Size matters quite a lot, in the sense that attaining “critical mass” is needed. However, there are some limits to how far the consolidation can go. Potential conflicts between suppliers in a distributor enlarged by the combination of two businesses will have to be resolved or at least “tolerated”. The former forces the losing principal to go elsewhere and often triggers (temporary) disruption that nobody likes, the latter is difficult to manage and very rarely practiced. When neither is possible, the potential for combining companies may be limited. The deal may not be implemented.
At any rate, a lot of upfront work needs to be done to make M&A transactions work as conceived and planned.
Sell Side Considerations
When planning the sale of a distribution company, preparation may need to start a few years ahead of the actual “hot” process and a related transaction date. Based on our experience (and that of other advisors involved in this type of activity), we would suggest a few points worth considering upfront and well in advance:
- Take out real estate, as buyers often only have an interest in the “business”, without too much “ballast”

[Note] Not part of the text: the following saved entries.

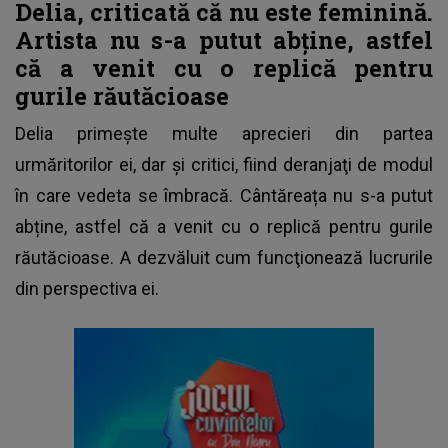
Delia, criticată că nu este feminină.
Artista nu s-a putut abține, astfel
că a venit cu o replică pentru
gurile răutăcioase
Delia primeşte multe aprecieri din partea
urmăritorilor ei, dar şi critici, fiind deranjaţi de modul
în care vedeta se îmbracă. Cântăreața nu s-a putut
abține, astfel că a venit cu o replică pentru gurile
răutăcioase. A dezvăluit cum funcţionează lucrurile
din perspectiva ei.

- Divest/phase out non-core activities as focus will help
- Allow for time to distribute excess cash and prepare the sale
- Be informed and get real about valuations, not everybody feels the same emotional attachment to a company
- Take expert advice
Good advance preparation facilitates the transaction. It enhances and secures the value that can be realized.
Many companies, in their recurring strategy development processes, do regularly talk about M&A being a pathway to growth. In our view potential buyers can increase their success rate with a few basic preparatory steps:
- Scan the market and be ready to move fast, when an opportunity arises and is presented to you
- Make your interest to be a potential buyer of businesses known
- Take expert advice
- Don’t get carried away during the process in a bout of “deal fever” and try to avoid “bidding against yourself”
While M&A may be a key part of your strategy, accept that finding and buying a company is by definition somewhat opportunistic, as they say … “it takes two to tango".
“It’s the Integration, Stupid”
Once an M&A transaction is signed and closed, often the real work is about to start. Post-merger integration, or “PMI” as it’s called in corporate finance circles, is the project phase that is often not given enough upfront consideration, and later on an appropriate level of top management attention. Even when product ranges are complementary and the price paid has been right, a lot of other things can still go wrong in a merger of two entities. Company cultures may be too far apart, people simply cannot get along with each other. Sometimes suppliers of the acquired company may exercise the right to terminate a distribution contract based on a “change of ownership” clause, they had put into many years ago, when it was negotiated and signed. Customers may feel that they have been neglected in the months leading up to the deal - and so on. The list of reasons for underperformance and shattered expectations can be long and diverse. A lot of value can be lost in the aftermath. It pays off to think about life “after the deal” in an early stage of the acquisition process. Happy hunting!